Tuesday, 4 July 2023

Heavy Rain And Eternal Waves

Gallicenae, VII, 1.

On the present rereading, I want to follow events in Ys so I skip past the chapter sections set in Eriu although I can return to them later. 

Heavy summer rain in Ys:

a cataract concealing sky and sea
water rushing and gurgling along streets
noise of downpour on roofs and paving
waves crashing against the rampart

The crashing of the waves is described as "...remote and eternal..." (p. 132) This sound is "remote" because it comes from outside the city and because it is "below" (less noisy than) the downpour. But is it eternal? Not literally. But aspects of our environment are described as "eternal" if they remain unchanged through many generations. The most obvious example is the stars:

Destruction: I like the stars. It's the illusion of permanence, I think. I mean, they're always flaring up and caving in and going out.
But from here, I can pretend...
I can pretend that things last. I can pretend that lives last longer than moments.
Gods come, and gods go. Mortals flicker and flash and fade.
Worlds don't last; and stars and galaxies are transient, fleeting things that twinkle like fireflies and vanish into cold and dust.
But I can pretend.
-Neil Gaiman, The Sandman: Brief Lives (New York, 1994), chapter 8, pp. 12-13.

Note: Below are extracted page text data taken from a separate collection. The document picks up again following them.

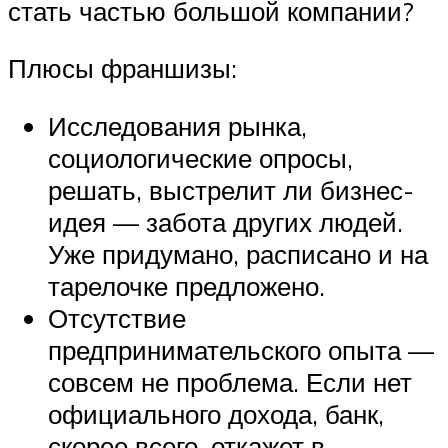
стать частью большой компании?
Плюсы франшизы:
Исследования рынка,
социологические опросы,
решать, выстрелит ли бизнес-
идея — забота других людей.
Уже придумано, расписано и на
тарелочке предложено.
Отсутствие
предпринимательского опыта —
совсем не проблема. Если нет
официального дохода, банк,
скорее всего, откажет в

We recognize some themes common to Poul Anderson and Neil Gaiman:

gods come and go;
endings, even on a galactic scale.

7 comments:

Sean M. Brooks said...

Kaor, Paul!

Irritatingly frequent and prolonged rains this spring and (so far) summer in Massachusetts. I've been longing for one little week of dry weather!

I recall Flandry thinking somewhere in the stories that the stars were eternal--but no, they too faced their own Long Night.

Ad astra! Sean

paulshackley2017@gmail.com said...

I should have remembered Flandry. Highly relevant.

S.M. Stirling said...

Although -from a human standpoint- stars -are- eternal -- or "close enough for Government work', as the saying goes.

I'm going to live another 20 years or so. Worrying about stuff a billion or six billion years down the road seems sort of... wasteful.

paulshackley2017@gmail.com said...

I expect another 21 years. A Romany woman said that I would make it to 95 and, provisionally, I accept what she said.

Sean M. Brooks said...

Kaor, to Both!

After my unfortunate experience with cervical myelopathy last year I am not so confident of my own life span!!!

Ad astra! Sean

S.M. Stirling said...

There's an old English saying: "Farm as if you were going to live forever, but live as if you were going to die tomorrow."

That reference to 'farming' is metaphorical, of course -- but it's an old enough proverb that rural metaphors were natural.

Sean M. Brooks said...

Kaor, Mr. Stirling!

And I agree with the point of that metaphor and saying. I cannot claim to always live up to it!